Keine Kampfstimmung, aber der Wunsch zusammenzuhalten, das war wohl das vorherrschende Motiv für rund 2000 Lehrer, die gestern an einer GEW-Kundgebung auf dem Alex teilnahmen. Sie alle hatten den ersten verpflichtenden „Präsenztag“ an ihren Schulen unter- oder abgebrochen, um dagegen zu protestieren, dass die Lehrer als einzige Berufsgruppe im öffentlichen Dienst nicht von der Rücknahme der Arbeitszeiterhöhung profitieren. Gewerkschaftschef Ulrich Thöne kündigte unter eher ungläubigem Applaus an, man werde „den Widerstand sammeln, und dann wird dem Regierenden Bürgermeister das Lachen vergehen“.

Die Kürzungen beim Weihnachts- und Urlaubsgeld könne man noch verschmerzen, aber nicht die hohe Unterrichtsverpflichtung – dies war die vorherrschende Meinung auf der Kundgebung. Die meisten Lehrer waren sich einig, dass die Unterrichtsqualität leidet, wenn sie 26 oder 28 Stunden pro Woche vor der Klasse stehen müssen. Und immer wieder wurde bedauert, dass keine Nachwuchskräfte eingestellt werden. Es gebe inzwischen so wenig Kollegen unter 40, dass man sie „im Vitrinenschrank zur Schau stellen müsste“, schlug ein Schulleiter vom Podium aus vor und erntete ein befreites Lachen von den gefrusteten Zuhörern.

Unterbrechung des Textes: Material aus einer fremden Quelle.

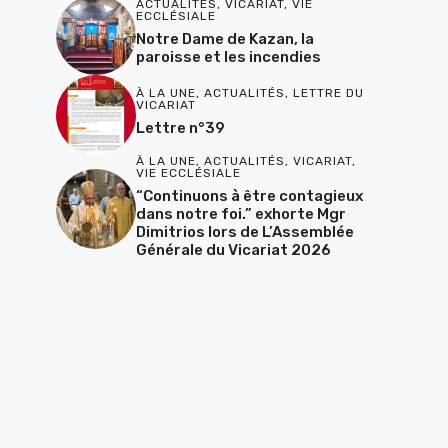
ACTUALITÉS
,
VICARIAT
,
VIE
ECCLÉSIALE
Notre Dame de Kazan, la
paroisse et les incendies
À LA UNE
,
ACTUALITÉS
,
LETTRE DU
VICARIAT
Lettre n°39
À LA UNE
,
ACTUALITÉS
,
VICARIAT
,
VIE ECCLÉSIALE
“Continuons à être contagieux
dans notre foi.” exhorte Mgr
Dimitrios lors de L’Assemblée
Générale du Vicariat 2026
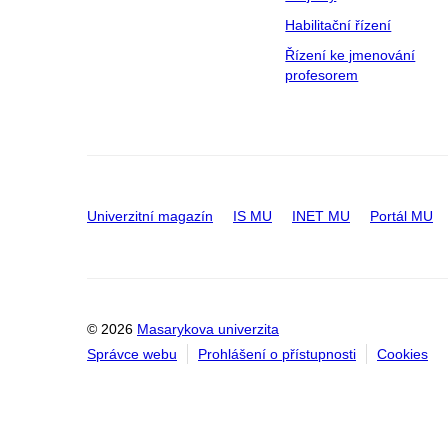
Habilitační řízení
Řízení ke jmenování
profesorem
Univerzitní magazín
IS MU
INET MU
Portál MU
© 2026
Masarykova univerzita
Správce webu
Prohlášení o přístupnosti
Cookies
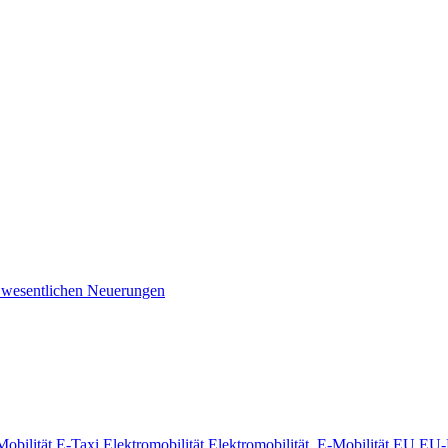
e wesentlichen Neuerungen
obilität
E-Taxi
Elektromobilität
Elektromobilität. E-Mobilität
EU
EU-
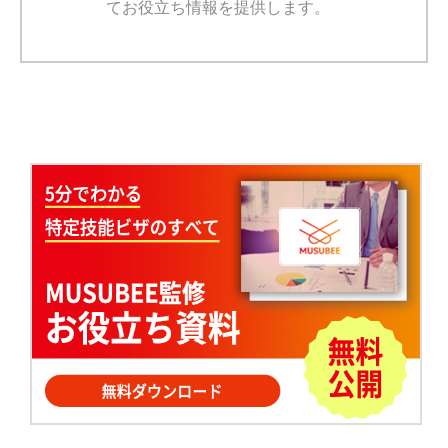
てお役立ち情報を提供します。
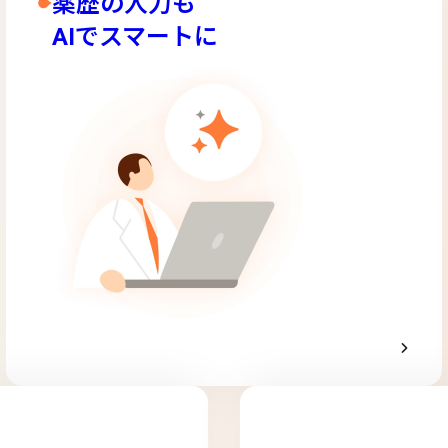
薬歴の入力も
AIでスマートに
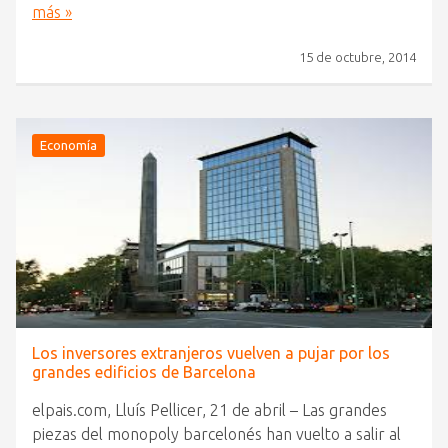
más »
15 de octubre, 2014
Economía
Los inversores extranjeros vuelven a pujar por los
grandes edificios de Barcelona
elpais.com, Lluís Pellicer, 21 de abril – Las grandes
piezas del monopoly barcelonés han vuelto a salir al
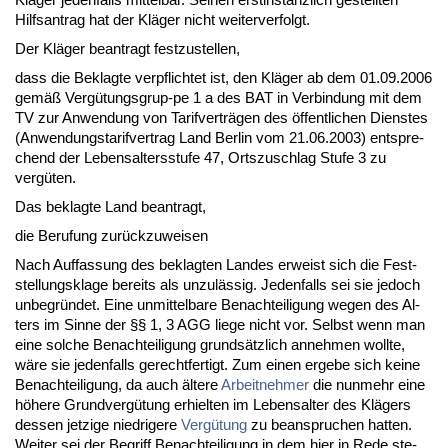
Hilfs­an­trag hat der Kläger nicht wei­ter­ver­folgt.
Der Kläger be­an­tragt fest­zu­stel­len,
dass die Be­klag­te ver­pflich­tet ist, den Kläger ab dem 01.09.2006
gemäß Vergütungs­grup-pe 1 a des BAT in Ver­bin­dung mit dem
TV zur An­wen­dung von Ta­rif­verträgen des öffent­li­chen Diens­tes
(An­wen­dungs­ta­rif­ver­trag Land Ber­lin vom 21.06.2003) ent­spre­
chend der Le­bens­al­ters­stu­fe 47, Orts­zu­schlag Stu­fe 3 zu
vergüten.
Das be­klag­te Land be­an­tragt,
die Be­ru­fung zurück­zu­wei­sen
Nach Auf­fas­sung des be­klag­ten Lan­des er­weist sich die Fest­
stel­lungs­kla­ge be­reits als un­zulässig. Je­den­falls sei sie je­doch
un­be­gründet. Ei­ne un­mit­tel­ba­re Be­nach­tei­li­gung we­gen des Al­
ters im Sin­ne der §§ 1, 3 AGG lie­ge nicht vor. Selbst wenn man
ei­ne sol­che Be­nach­tei­li­gung grundsätz­lich an­neh­men woll­te,
wäre sie je­den­falls ge­recht­fer­tigt. Zum ei­nen er­ge­be sich kei­ne
Be­nach­tei­li­gung, da auch älte­re
Ar­beit­neh­mer
die nun­mehr ei­ne
höhe­re Grund­vergütung er­hiel­ten im Le­bens­al­ter des Klägers
des­sen jet­zi­ge nied­ri­ge­re
Vergütung
zu be­an­spru­chen hat­ten.
Wei­ter sei der Be­griff Be­nach­tei­li­gung in dem hier in Re­de ste­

Einigkeit herrschte unter den Pädagogen auch darüber, dass der gestrige „Präsenztag“ an sich keine schlechte Idee sei. Es mache sowieso Sinn, einiges vor Ferienende gemeinsam vorzubereiten, meinten zwei Grundschullehrerinnen. Ärgerlich sei aber die Art und Weise, wie die Bildungsverwaltung das Ganze durchgezogen habe – etwa die Vorschrift, acht Stunden in den Schulen „abzusitzen“. Und dann das Hin und Her des Senats, der am letzen Schultag vor den Ferien aus drei plötzlich einen Präsenztag gemacht habe, um die Nicht-Rücknahme der Arbeitszeiterhöhung besser „verkaufen“ zu können.

Dennoch haben viele Schulen ihr ursprüngliches Drei-Tage-Programm mit Fortbildungen und Dienstbesprechungen voll durchgezogen oder waren sogar die ganze Woche da, wie etwa die Kollegen der Reinickendorfer Greenwich-Hauptschule, die ihre neuen Fachräume einrichteten. Wie auch viele anderen Pädagogen konnten sie nur lachen über die Bürokratie der Bildungsverwaltung, die sonst immer so lange für alles braucht, jetzt aber pünktlich die Formblätter faxte, auf denen die Schulleiter akribisch notieren sollen, welche Lehrer wie lange den Präsenztag zwecks Teilnahme an der Kundgebung auf dem Alex „bestreikten“.